Rule 10) Girls, if you must fight over that infuriating Wildstar, then can you at least do it somewhere away from the building. I'm tired of paying repair bills.

"The last time you bunch had a catfight, you blew up my room." Buford recalled with a sigh. "It was very difficult to clean up."

"Yeah, sorry about that." Marie winced. "I meant to hit Monet with that lightning bolt." She glared at the dark-skinned powerhouse.

"That accident would never had happened if the other girls didn't just simply give up and admit that Ace Starr desires me."

"Oh, no..." Haroun groaned.

"Ah, man..." Buford groaned.

"Here we go again..." Fabian sighed.

"You?! HAH!" Sharon laughed. "Ace and Catseye are felines, St. Croix!We connect in ways that you cannot understand."

"Please." Jennifer rolled her eyes. "You two are completely insane. It's pretty obvious that Ace Starr likes blondes." She smirked and flipped her blonde hair. "I tell you, when he first saw me, he got knocked out by my knockout self."

"Where he comes from, curvy blondes are a dime a dozen." Marie scowled. "He probably looks at you and thinks, 'Oh great, another curvy blonde. Oh, haven't seen one of those before in LA. Would be no surprise if she was a bubbly and giggly airhead'."

"I'm not a damn airhead!" Jennifer snapped.

"You giggle like one when Ace is around." Marie grumbled. "Do you really believe he finds that attractive?"

"I think we'd better get out of here..." Fabian suggested. He, Buford, and Haroun fled.

"More than he finds you, you twig." Jennifer snorted.

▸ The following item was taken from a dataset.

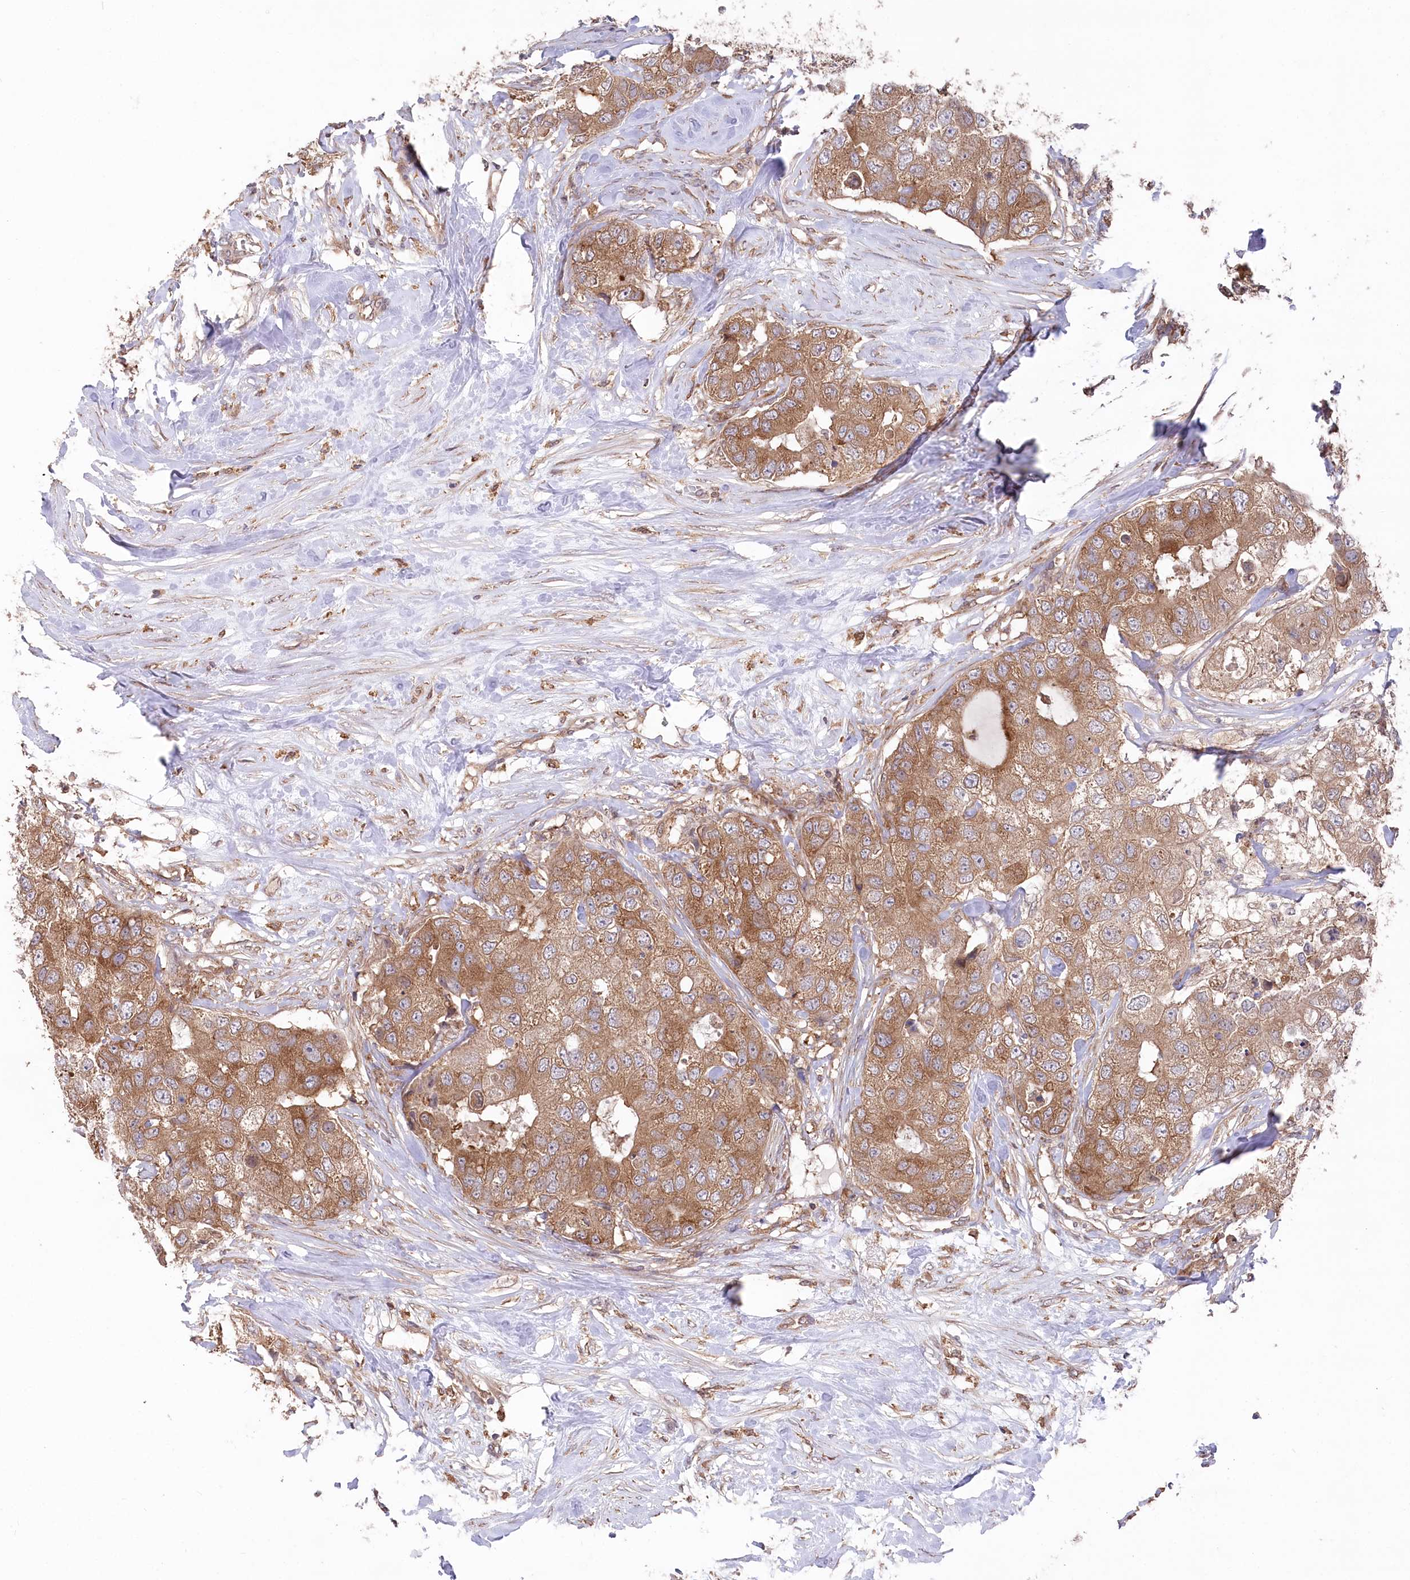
{"staining": {"intensity": "moderate", "quantity": ">75%", "location": "cytoplasmic/membranous"}, "tissue": "breast cancer", "cell_type": "Tumor cells", "image_type": "cancer", "snomed": [{"axis": "morphology", "description": "Duct carcinoma"}, {"axis": "topography", "description": "Breast"}], "caption": "Invasive ductal carcinoma (breast) tissue exhibits moderate cytoplasmic/membranous expression in about >75% of tumor cells, visualized by immunohistochemistry.", "gene": "PPP1R21", "patient": {"sex": "female", "age": 62}}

"That's it!" The redhead roared. She pounced on the blonde, and the two started to catfight.

"Hmmph." Monet snorted as she watched the two catfight. "And they wonder why Ace is so disgusted with those savages."

"He doesn't like you!" Sharon snarled as she engaged Monet in her own catfight. The fights drew the girls away from the scene.

Manuel de la Rocha still was unconscious, with his head in the wall. He would remain that way for several hours.

Thanks for reading!

(1) – A line Garfield the Cat said from a 1981 Garfield strip.